A quarta e última parte apresenta o laboratório realizado na Marcenaria Almeida Carmona Comercial Ltda., marcenaria de alto padrão pioneira no uso de madeira maciça certificada. A escolha de uma marcenaria se deveu aos seguintes fatores: facilidade de acesso e a proximidade da infra-estrutura de processamento que permitirá o tratamento dos resíduos; possibilidade de processar os resíduos na própria indústria geradora; possibilidade de estimular o reconhecimento do design como ferramenta por parte da indústria; proximidade do mercado consumidor que estabelece a demanda; e tipo de resíduos gerados. Foi então feita a caracterização da infra-estrutura produtiva e da geração de resíduos, bem como apresentadas as principais estratégias de gerenciamento desses resíduos adotadas na marcenaria. Atualmente, a venda por valor simbólico para empresas que queimam o material para obtenção de energia é a estratégia adotada para os resíduos grossos de madeira nativa. Foram propostas mudanças no sistema de recolha dos resíduos e sugerida uma classificação por formas, a fim de permitir uma triagem e uma organização do material que viabilizasse a utilização posterior na própria marcenaria, para confecção de móveis e acessórios. Além das vantagens ambientais, a reinserção dos resíduos é economicamente interessante para a marcenaria, que otimiza o aproveitamento da madeira nativa certificada, que tem no mercado valor em torno de 30% superior ao da madeira nativa convencional.

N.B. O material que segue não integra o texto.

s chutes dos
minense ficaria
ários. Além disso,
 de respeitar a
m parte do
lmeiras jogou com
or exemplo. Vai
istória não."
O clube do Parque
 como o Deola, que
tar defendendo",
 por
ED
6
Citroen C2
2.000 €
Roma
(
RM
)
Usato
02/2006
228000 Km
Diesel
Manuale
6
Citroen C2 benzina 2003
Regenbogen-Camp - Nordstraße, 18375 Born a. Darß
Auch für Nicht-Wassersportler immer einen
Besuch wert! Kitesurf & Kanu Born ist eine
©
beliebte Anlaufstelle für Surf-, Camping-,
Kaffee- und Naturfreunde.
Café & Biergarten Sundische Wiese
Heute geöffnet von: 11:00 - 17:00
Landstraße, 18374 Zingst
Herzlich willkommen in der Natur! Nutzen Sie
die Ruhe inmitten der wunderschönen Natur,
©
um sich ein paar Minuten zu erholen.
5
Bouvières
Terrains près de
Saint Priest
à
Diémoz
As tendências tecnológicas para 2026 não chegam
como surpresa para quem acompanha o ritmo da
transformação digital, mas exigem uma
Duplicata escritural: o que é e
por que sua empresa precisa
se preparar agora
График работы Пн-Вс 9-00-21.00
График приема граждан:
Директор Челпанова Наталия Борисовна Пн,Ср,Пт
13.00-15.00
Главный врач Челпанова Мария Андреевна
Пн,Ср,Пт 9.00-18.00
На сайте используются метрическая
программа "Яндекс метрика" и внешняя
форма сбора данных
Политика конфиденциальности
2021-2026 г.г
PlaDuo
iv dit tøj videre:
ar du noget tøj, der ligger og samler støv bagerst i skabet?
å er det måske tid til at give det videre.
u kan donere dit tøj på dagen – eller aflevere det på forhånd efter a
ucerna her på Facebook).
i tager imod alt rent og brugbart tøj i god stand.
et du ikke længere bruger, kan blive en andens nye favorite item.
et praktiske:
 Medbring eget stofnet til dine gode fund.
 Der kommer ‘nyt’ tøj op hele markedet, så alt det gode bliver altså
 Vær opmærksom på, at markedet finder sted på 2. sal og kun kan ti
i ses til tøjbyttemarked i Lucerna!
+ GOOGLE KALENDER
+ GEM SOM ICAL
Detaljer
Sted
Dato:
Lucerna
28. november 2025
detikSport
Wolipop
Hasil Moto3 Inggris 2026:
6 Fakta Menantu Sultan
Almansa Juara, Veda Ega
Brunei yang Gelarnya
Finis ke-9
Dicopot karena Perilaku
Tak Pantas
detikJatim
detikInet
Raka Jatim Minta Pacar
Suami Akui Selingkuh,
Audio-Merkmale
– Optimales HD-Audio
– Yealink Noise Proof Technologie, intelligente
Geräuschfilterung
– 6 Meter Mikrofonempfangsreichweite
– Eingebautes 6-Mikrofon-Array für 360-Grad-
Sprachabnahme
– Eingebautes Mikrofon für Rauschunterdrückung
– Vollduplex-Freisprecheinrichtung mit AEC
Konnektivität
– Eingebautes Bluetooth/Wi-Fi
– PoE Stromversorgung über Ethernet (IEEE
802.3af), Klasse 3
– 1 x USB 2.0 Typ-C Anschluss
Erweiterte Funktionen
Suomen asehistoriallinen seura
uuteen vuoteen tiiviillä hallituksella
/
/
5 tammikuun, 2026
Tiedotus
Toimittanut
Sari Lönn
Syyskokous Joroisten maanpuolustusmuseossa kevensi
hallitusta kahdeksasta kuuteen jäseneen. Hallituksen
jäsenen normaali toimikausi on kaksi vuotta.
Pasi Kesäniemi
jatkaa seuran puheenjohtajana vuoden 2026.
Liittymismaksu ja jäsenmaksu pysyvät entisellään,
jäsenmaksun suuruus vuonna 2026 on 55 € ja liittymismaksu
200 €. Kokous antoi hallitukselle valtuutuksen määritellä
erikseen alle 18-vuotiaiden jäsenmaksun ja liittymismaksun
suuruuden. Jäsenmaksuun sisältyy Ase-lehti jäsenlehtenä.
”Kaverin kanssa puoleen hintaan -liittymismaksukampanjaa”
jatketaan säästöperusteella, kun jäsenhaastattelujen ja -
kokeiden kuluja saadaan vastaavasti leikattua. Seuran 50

O projeto por fim executado tem caráter ilustrativo, utilizando-se de um partido aberto de projeto que é capaz de absorver a variação típica dos resíduos, otimizando seu reaproveitamento. O resíduo escolhido para a execução do protótipo, o destopo, é um dos que apresenta maiores dificuldades de aproveitamento, dados o tamanho reduzido e o sentido das fibras da madeira. Foi desenvolvido um sistema de execução que permitiu o processamento seguro e adequado à infra-estrutura produtiva, sistema esse que pode ser aplicado aos mais diversos tipos de resíduos. O resultado obtido confirma que por meio de um projeto de design que utilize técnicas simples de marcenaria e que considere a infra-estrutura já disponível no próprio ambiente gerador, é possível obter um produto de ótimo custo-benefício, passível de ser introduzido no mercado.